South Canterbury District Health Board
- Location of the South Canterbury DHB (green) in New Zealand
- Abbreviation: SCDHB
- Formation: 1 January 2001; 25 years ago
- Founder: New Zealand Government
- Dissolved: 1 July 2022; 3 years ago
- Legal status: Active
- Purpose: DHB
- Services: Health and disability services
- Parent organization: Ministry of Health
- Website: www.scdhb.health.nz

= South Canterbury District Health Board =

District health board of New Zealand

The South Canterbury District Health Board (South Canterbury DHB or SCDHB) was a district health board with the focus on providing healthcare to the Timaru, Mackenzie, Waimate districts in New Zealand. In July 2022, it was merged into the national health service Te Whatu Ora (Health New Zealand).

==History==
The South Canterbury District Health Board, like most other district health boards (DHBs), came into effect on 1 January 2001 established by the New Zealand Public Health and Disability Act 2000.

On 1 July 2022, the South Canterbury DHB was merged into Te Whatu Ora (Health New Zealand) as part of a national overhaul of the DHB system. The former South Canterbury DHB's functions and operations were assumed by Te Whatu Ora Te Waipounamu, which covers the entire South Island.

==Geographic area==
The area covered by the South Canterbury District Health Board is defined in Schedule 1 of the New Zealand Public Health and Disability Act 2000 and based on territorial authority and ward boundaries as constituted as at 1 January 2001. The area can be adjusted through an Order in Council.

SCDHB serves around 59,000 people. South Canterbury DHB employs between 950 and 1000 staff at any given time, including part-timers, casuals and contractors.

==Demographics==

South Canterbury DHB served a population of 58,977 at the 2018 New Zealand census, an increase of 3,354 people (6.0%) since the 2013 census, and an increase of 5,097 people (9.5%) since the 2006 census. There were 24,270 households. There were 29,289 males and 29,685 females, giving a sex ratio of 0.99 males per female. The median age was 44.7 years (compared with 37.4 years nationally), with 10,446 people (17.7%) aged under 15 years, 9,723 (16.5%) aged 15 to 29, 26,097 (44.2%) aged 30 to 64, and 12,705 (21.5%) aged 65 or older.

Ethnicities were 90.1% European/Pākehā, 8.7% Māori, 1.7% Pacific peoples, 4.8% Asian, and 2.0% other ethnicities. People may identify with more than one ethnicity.

The percentage of people born overseas was 14.5, compared with 27.1% nationally.

Although some people objected to giving their religion, 48.8% had no religion, 40.1% were Christian, 0.7% were Hindu, 0.2% were Muslim, 0.4% were Buddhist and 1.7% had other religions.

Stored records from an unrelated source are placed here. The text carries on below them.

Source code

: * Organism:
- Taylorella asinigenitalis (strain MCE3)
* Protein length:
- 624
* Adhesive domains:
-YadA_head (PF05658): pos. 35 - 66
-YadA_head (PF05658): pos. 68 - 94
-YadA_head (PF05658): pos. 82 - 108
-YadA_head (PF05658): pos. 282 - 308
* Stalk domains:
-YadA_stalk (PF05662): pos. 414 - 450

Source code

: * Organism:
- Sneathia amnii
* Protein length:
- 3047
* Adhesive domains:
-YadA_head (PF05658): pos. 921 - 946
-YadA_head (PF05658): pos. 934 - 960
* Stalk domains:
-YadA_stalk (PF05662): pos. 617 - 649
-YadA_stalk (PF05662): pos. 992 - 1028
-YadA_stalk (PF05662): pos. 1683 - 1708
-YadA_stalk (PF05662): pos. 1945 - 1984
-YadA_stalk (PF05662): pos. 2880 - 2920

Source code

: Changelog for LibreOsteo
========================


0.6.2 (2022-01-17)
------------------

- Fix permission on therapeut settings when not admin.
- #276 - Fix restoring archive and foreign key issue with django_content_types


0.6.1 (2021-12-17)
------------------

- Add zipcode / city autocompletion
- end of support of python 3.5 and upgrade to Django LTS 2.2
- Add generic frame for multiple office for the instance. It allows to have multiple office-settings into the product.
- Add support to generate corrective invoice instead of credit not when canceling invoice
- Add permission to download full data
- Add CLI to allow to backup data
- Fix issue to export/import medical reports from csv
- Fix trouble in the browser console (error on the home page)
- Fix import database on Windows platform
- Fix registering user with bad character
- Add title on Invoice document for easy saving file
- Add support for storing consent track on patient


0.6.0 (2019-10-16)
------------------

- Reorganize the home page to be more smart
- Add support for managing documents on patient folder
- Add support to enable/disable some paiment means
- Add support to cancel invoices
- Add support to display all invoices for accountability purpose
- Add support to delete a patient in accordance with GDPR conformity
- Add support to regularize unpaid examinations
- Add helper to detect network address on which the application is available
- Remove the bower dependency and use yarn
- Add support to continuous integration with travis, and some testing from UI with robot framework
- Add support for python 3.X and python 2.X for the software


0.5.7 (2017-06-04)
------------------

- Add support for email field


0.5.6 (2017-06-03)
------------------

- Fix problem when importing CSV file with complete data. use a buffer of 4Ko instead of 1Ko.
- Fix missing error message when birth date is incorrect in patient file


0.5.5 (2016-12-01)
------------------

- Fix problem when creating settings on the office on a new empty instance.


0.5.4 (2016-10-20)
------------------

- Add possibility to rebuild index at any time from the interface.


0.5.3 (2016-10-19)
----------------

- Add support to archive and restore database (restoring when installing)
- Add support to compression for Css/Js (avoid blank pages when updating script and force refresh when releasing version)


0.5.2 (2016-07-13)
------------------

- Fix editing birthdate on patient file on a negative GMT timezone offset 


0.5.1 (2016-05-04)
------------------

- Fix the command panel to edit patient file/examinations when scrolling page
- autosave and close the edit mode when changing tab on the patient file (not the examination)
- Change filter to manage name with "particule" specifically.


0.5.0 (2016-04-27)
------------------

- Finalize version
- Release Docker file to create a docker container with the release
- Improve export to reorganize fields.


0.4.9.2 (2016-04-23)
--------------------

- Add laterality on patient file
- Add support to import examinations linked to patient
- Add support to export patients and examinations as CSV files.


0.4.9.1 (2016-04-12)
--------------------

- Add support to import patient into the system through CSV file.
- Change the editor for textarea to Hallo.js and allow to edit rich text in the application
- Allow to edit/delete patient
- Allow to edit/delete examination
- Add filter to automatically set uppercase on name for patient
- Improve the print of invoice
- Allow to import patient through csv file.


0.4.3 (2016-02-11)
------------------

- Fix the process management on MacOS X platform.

Of those at least 15 years old, 6,399 (13.2%) people had a bachelor or higher degree, and 12,048 (24.8%) people had no formal qualifications. The median income was $30,100, compared with $31,800 nationally. 6,696 people (13.8%) earned over $70,000 compared to 17.2% nationally. The employment status of those at least 15 was that 23,988 (49.4%) people were employed full-time, 7,374 (15.2%) were part-time, and 1,158 (2.4%) were unemployed.

- South Canterbury’s population tends to be much older than the national average.
- South Canterbury has low proportion of Māori and Pacific people living there compared to the national average.
- South Canterbury has a low proportion of people in the most deprived section of the population when compared to the national average.

== Facilities ==
- Timaru Hospital
- Kensington Centre (Mental Health Services)

South Canterbury District Health Board also operates the South Canterbury District Primary Care Provider, that provides primary health services to the region.

==Governance==
The initial board was fully appointed. Since the 2001 local elections, the board has been partially elected (seven members) and in addition, up to four members get appointed by the Minister of Health. The minister also appoints the chairperson and deputy-chair from the pool of eleven board members.

==Hospitals==

===Public hospitals===

- Timaru Hospital in Parkside, Timaru has 132 beds and provides medical, mental health, children's health, maternity and surgical services.

===Private hospitals===

- Bidwill Trust Hospital in Seaview, Timaru has 14 beds and provides surgical services.
- Hospice South Canterbury in Highfield, Timaru has 7 beds and provides medical services.